Prolongez le texte ci-dessous, consacré au graveur Vibert puis à Remy de Gourmont, en reprenant juste après sa dernière phrase.

▶ **Extrait du document**
============================================================

Vibert nous promet aujourd'hui d'autres ouvrages illustrés en camaïeu, avec ce procédé de la gravure en plusieurs tons qu'il a surtout appliqué jusqu'ici à ses gravures séparées. Ce sera un plaisir pour nous de collectionner des volumes où l'illustrateur sera, enfin, aussi libre que l'auteur du texte. La culture intellectuelle de Vibert, son goût de force et de simplification lui interdisent en effet cette illustration anecdotique qui est la grande sottise du livre illustré et de la plupart des volumes de bibliophilie de ce temps.

Nous aurons des collections dignes de l'amateur d'art, et qui par leur rareté prendront chaque jour une valeur plus grande.

Adolphe GROSFILS


SUR REMY DE GOURMONT

Lorsqu'une femme, par sa beauté, retient l'attention d'un peintre, elle est flattée de façon singulière. Etre remarquée pour une chose à laquelle elle ne peut rien la rassure ; être appréciée pour sa seule valeur esthétique, et par un artiste, l'emplit d'une fierté ravissante ;sentir sa chair caressée par le regard d'un connaisseur subtil la fait frissonner d'orgueil voluptueux. Joyeuse, elle s'abandonne à son étreinte toute cérébrale avec complaisance et délicieusement enivrée par le sentiment que sa beauté se perpétue, sans douleurs et sans altérations, par le seul jeu délicat des pinceaux, de la lumière et des ombres.

============================================================

▶ **Données fournies**
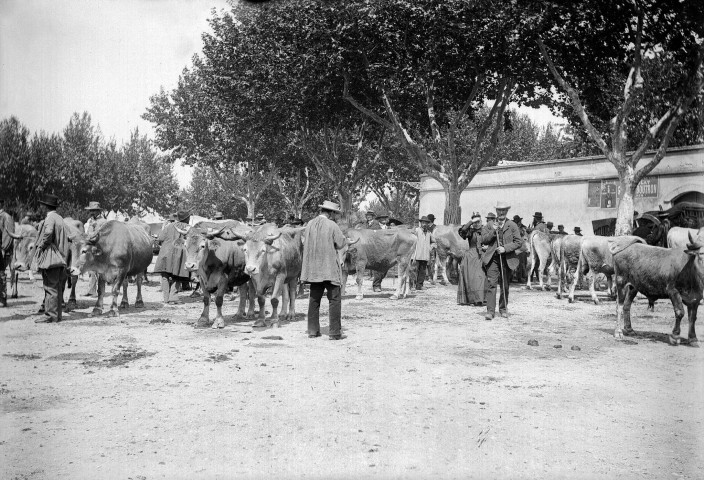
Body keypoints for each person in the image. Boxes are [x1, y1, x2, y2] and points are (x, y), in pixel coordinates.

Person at [301, 200, 347, 340]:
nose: (335, 216)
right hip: (329, 269)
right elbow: (340, 244)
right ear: (331, 212)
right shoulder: (332, 225)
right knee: (334, 299)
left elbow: (304, 242)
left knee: (314, 299)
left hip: (313, 269)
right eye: (335, 213)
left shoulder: (309, 224)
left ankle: (313, 331)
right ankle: (334, 332)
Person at [480, 201, 523, 320]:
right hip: (492, 259)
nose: (501, 212)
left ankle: (503, 309)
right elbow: (483, 240)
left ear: (507, 211)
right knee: (491, 284)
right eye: (499, 210)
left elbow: (519, 242)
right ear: (496, 211)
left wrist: (505, 248)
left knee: (505, 285)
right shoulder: (489, 225)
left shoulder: (512, 225)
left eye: (504, 210)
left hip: (507, 259)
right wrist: (493, 232)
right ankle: (490, 311)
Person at [32, 194, 70, 323]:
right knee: (57, 287)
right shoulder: (60, 218)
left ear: (45, 207)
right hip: (60, 257)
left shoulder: (50, 219)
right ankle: (56, 315)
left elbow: (48, 233)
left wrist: (42, 246)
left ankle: (50, 316)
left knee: (50, 287)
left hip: (51, 257)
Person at [154, 210, 191, 306]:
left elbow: (161, 238)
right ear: (186, 218)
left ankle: (166, 298)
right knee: (177, 275)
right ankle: (173, 297)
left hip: (165, 252)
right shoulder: (188, 228)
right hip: (179, 254)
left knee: (165, 275)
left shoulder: (168, 226)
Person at [457, 212, 485, 306]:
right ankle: (473, 299)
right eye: (475, 222)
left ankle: (481, 299)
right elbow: (463, 230)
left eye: (478, 221)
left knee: (481, 277)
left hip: (482, 256)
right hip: (471, 257)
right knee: (472, 278)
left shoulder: (485, 230)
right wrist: (471, 222)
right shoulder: (470, 231)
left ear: (481, 221)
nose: (477, 224)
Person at [83, 201, 106, 297]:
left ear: (98, 211)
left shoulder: (103, 222)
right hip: (90, 247)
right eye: (91, 211)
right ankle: (92, 290)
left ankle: (100, 291)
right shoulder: (90, 221)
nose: (92, 212)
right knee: (91, 269)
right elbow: (88, 233)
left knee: (100, 271)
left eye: (94, 211)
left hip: (100, 248)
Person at [412, 216, 436, 291]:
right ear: (420, 223)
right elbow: (411, 240)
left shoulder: (429, 233)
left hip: (425, 255)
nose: (424, 224)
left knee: (422, 271)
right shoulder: (416, 231)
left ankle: (419, 285)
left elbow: (434, 242)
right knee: (414, 270)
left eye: (426, 223)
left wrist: (430, 247)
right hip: (416, 254)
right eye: (423, 223)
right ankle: (412, 285)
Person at [0, 199, 16, 308]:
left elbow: (8, 235)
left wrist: (3, 249)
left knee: (1, 274)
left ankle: (2, 299)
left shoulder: (6, 217)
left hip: (3, 251)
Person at [512, 215, 528, 283]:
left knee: (518, 263)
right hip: (519, 247)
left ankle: (516, 277)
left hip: (516, 247)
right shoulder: (520, 228)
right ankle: (519, 277)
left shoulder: (513, 227)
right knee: (521, 263)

============================================================

▶ **Résultat attendu**
Cette séduction tout artistique, la prose de Remy de Gourmont l'a exercée sur Pierre-Eugène Vibert. Ce dernier, par l'intermédiaire d'André Rouveyre, eut sous les yeux la glose manuscrite de Remy de Gourmont qui devait figurer en manière de préface au « Gynécée », bestiaire illustré de l'humanité femelle dans toutes ses phases érotiques, instructif et complet, allant de l'ansérine candeur des vierges atones aux hystéries écumeuses des insatiables Messalines. Du coup, Vibert fut séduit. La tentation était trop forte ; il se mit à l'œuvre. Patiemment, amoureusement, dévotieusement presque, il grava sur bois, lettre par lettre, chaque mot qu'avait tracé la plume de Remy de Gourmont, avec les sentiment profond qu'il ne gravait rien que d'essentiel et de précieux. Six pages d'une prose magique se trouvèrent ainsi reproduites par le ciseau d'un artiste peintre et graveur, comme un paysage ou un corps harmonieux, et purent être imprimées sans un seul procédé mécanique. Depuis le XVe siècle, c'est le premier ouvrage entièrement xylographié qui paraissait en France. On en fit un tirage unique, après quoi toutes les planches furent brûlées.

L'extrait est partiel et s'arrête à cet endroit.